The be-all and end-all: Customer Success
As I mentioned before, staying connected to your customers and putting their needs at the forefront should be your top priorities. By doing so, you enable yourself to reduce customer churn, to give your team members focus and a sense of purpose, and ultimately, to grow your company in meaningful ways. Let’s take a look at some of the things you can do in order to ensure that customer success is front and center at all times.
Customer success as a department
Consider implementing a Customer Success department, even if you just start out with one person. Client advocates and heads of customer success typically serve as the first point of contact for your customers. They are trusted advisors whose mission it is to understand the needs of your customers, to connect them with the right people in your company, and to ensure that each client is optimally positioned to achieve the goals that they set out for themselves. It’s also important to point out that your customer success team plants multiple roots at an organization. It’s not enough to keep the main product champion happy. Be sure that your success team has contacts with end users and other stakeholders, such as the executive level.
Customer success metrics
One of the most important things to keep in mind is that success means something different to everyone. Therefore, you can’t apply the same success metrics to all of your customers. Be sure that your success team helps your customers clearly identify what success looks like to them. Is it user adoption of the product? Impact on revenue? Time savings per use case? Try to capture in writing how each customer defines success when it comes to partnering with you. Next, let the customer know both your role and theirs in making success happen. Alignment is key, not just in the first stages of the customer’s experience, but throughout. That’s why success metrics should be a focal point in every check-in call and feedback session that your success team conducts with your customers.

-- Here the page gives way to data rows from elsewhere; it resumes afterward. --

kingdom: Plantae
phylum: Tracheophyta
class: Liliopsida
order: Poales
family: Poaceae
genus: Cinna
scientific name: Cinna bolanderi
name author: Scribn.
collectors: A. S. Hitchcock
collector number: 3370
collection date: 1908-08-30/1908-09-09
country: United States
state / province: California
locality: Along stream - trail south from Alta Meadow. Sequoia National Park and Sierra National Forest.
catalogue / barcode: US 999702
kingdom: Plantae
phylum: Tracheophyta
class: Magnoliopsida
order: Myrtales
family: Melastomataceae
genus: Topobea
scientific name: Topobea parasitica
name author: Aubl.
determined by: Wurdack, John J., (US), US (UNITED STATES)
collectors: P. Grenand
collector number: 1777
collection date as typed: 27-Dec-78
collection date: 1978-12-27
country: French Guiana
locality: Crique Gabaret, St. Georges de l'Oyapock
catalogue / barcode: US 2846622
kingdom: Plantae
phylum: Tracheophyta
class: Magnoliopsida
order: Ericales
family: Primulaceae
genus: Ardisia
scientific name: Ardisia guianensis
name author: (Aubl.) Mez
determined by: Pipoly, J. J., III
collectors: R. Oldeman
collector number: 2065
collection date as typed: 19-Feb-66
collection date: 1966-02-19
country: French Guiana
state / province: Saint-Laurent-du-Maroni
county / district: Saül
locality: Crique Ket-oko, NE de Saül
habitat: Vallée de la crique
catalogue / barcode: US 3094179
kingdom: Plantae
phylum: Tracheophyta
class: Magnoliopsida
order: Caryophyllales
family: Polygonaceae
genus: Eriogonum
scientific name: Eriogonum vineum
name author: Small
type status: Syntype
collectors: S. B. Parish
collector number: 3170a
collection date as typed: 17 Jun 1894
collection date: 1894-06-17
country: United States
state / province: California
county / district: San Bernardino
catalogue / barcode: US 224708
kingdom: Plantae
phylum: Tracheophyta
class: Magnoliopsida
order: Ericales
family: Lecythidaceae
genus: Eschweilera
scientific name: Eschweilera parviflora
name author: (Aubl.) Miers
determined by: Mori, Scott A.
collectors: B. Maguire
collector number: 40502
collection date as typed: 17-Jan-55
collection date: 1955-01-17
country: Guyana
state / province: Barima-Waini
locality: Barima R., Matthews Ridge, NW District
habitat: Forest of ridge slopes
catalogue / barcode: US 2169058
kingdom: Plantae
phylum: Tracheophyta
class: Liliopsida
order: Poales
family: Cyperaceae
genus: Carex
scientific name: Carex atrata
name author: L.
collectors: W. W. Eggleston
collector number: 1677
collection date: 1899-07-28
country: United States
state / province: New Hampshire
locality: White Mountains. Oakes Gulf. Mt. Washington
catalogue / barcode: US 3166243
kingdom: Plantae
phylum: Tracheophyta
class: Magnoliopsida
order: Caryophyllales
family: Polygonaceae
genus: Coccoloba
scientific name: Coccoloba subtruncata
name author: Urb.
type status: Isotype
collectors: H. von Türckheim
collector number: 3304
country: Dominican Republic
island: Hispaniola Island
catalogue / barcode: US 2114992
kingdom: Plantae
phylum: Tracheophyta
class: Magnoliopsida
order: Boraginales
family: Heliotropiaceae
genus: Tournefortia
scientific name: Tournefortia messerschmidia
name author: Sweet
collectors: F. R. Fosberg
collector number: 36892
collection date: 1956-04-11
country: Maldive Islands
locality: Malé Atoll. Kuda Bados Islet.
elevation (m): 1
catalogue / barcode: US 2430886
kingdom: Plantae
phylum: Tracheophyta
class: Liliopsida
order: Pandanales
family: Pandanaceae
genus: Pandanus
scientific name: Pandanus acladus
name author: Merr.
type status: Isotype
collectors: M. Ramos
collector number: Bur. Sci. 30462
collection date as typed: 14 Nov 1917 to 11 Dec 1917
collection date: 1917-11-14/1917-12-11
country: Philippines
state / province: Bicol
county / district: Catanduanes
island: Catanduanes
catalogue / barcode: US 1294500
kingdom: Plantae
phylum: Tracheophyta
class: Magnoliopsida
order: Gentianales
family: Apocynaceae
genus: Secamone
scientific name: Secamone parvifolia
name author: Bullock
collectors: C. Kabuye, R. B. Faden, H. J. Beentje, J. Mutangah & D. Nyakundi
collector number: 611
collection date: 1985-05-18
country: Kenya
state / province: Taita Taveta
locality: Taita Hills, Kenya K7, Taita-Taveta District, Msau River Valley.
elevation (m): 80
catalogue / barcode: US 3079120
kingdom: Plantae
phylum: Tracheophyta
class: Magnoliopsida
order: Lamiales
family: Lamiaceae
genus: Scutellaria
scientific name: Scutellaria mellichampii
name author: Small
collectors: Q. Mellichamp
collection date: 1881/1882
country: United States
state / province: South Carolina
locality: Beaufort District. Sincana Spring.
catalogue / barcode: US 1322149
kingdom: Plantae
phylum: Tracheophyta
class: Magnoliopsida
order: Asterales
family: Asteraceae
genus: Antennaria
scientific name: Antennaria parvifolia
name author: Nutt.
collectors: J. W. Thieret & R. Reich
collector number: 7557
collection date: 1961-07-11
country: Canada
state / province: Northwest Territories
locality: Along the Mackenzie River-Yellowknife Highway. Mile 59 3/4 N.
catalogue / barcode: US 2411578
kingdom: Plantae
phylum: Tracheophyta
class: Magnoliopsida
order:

Customer success centric roadmap
Managing your product roadmap is no small feat. If you’re not already conducting focus groups, one on one feedback sessions, and monitoring an idea exchange, I’d highly recommend that you start today. Provide your customers a multitude of ways to submit their ideas and pain points. And, most importantly, develop a method to process each item. At Hannon Hill, we use Productboard to log each and every suggestion. We then follow up with the submitter if necessary, categorize and tag the ideas, and measure impact and complexity. One of the key considerations when evaluating those ideas is to what extent each improvement of feature will help customers achieve their goals. That’s why we often ask the individuals who submit certain suggestions what it is that they’re trying to accomplish, rather than focusing immediately on on the “how” and talk about specific features.
Share success stories
As I’ve pointed out before when discussing professional services, customer experience is everything. Whenever a customer has gone live with your product for the first time, or has accomplished, follow up with them to find out how they rate the success of the project. Convey the feedback to your entire team, and, upon approval from the client, share the story externally, with a quick social post, a customer spotlight on your website, or even by giving them an award at your user conference.
Finally, I’d like to mention that customer service is not the same as customer success. Customer service is everything you do to make sure that your clients feel well taken care of and understood. Customer success is the degree to which your clients are able to achieve their goals thanks to your product and/or services.
What about you? How do you ensure that customer success is front and center at your organization?